Posted by Bruce Kahl on February 23, 2000

In Reply to: COP posted by Mary on February 23, 2000

: Hello again, Thank You for your reponse re: GOP.
: I'm not trying to be funny but I would also like to ask about "COP" referring to a policeman.

The very earliest relation in English is cap, in sense of 'to arrest' or 'to seize', found in two examples around 1600 and also found in Scots. The form cop, probably a dialectal variant, first appears in 1704 in a slangy sense, although there's a gap of 140 years until the next known example. The word becomes relatively common in the 1850s. This long gap could mean that the 1704 example is a coincidence, unrelated to the recent word; it more likely means that the word was not in common written use until the nineteenth century.

The two likely possibilities for cap are that it's from Dutch kapen 'to take or steal', of Germanic origin; or that it's from dialectal Old French caper 'to take', ultimately from Latin capere.
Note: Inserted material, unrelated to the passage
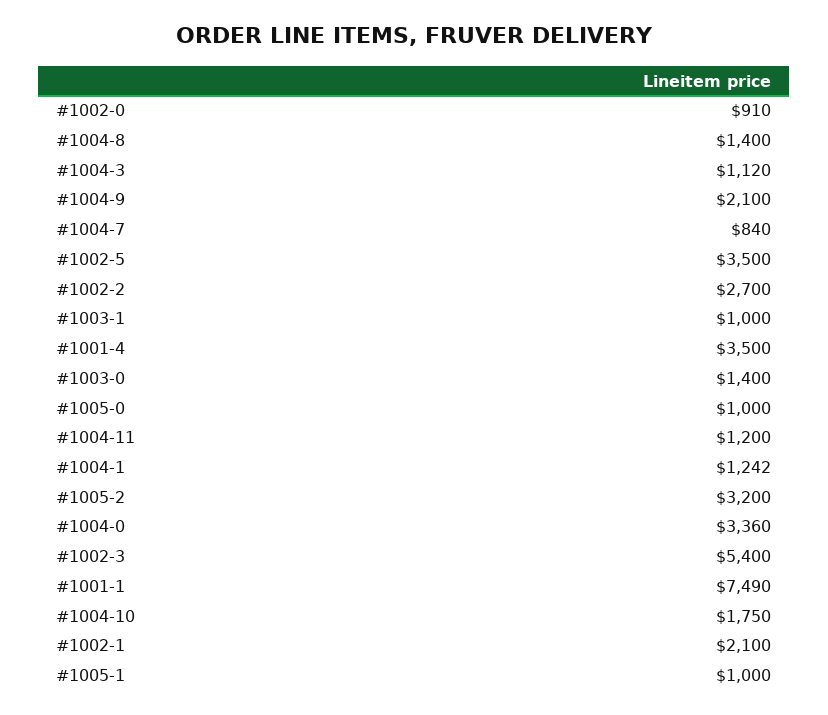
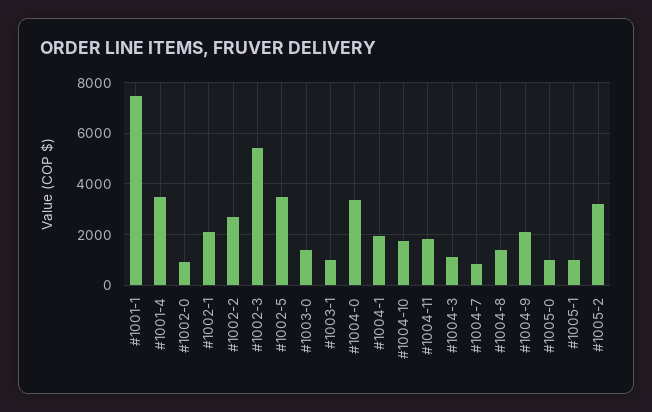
#1004-11: 1200 -> 1750
#1004-1: 1242 -> 2000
There's no convincing basis for preferring either of these origins.

The noun cop 'a policeman'is related to this. The 1844 example of cop means 'to arrest', and by the 1850s we had evidence of copper 'a policeman', which surely comes from this cop and the agentive suffix -er. Cop, also found in the 1850s, is just a clipping of copper. The word copper does not come from the fact that policemen had prominent copper buttons on their uniforms, and cop does not come from "Constable On Patrol," or any other acronym.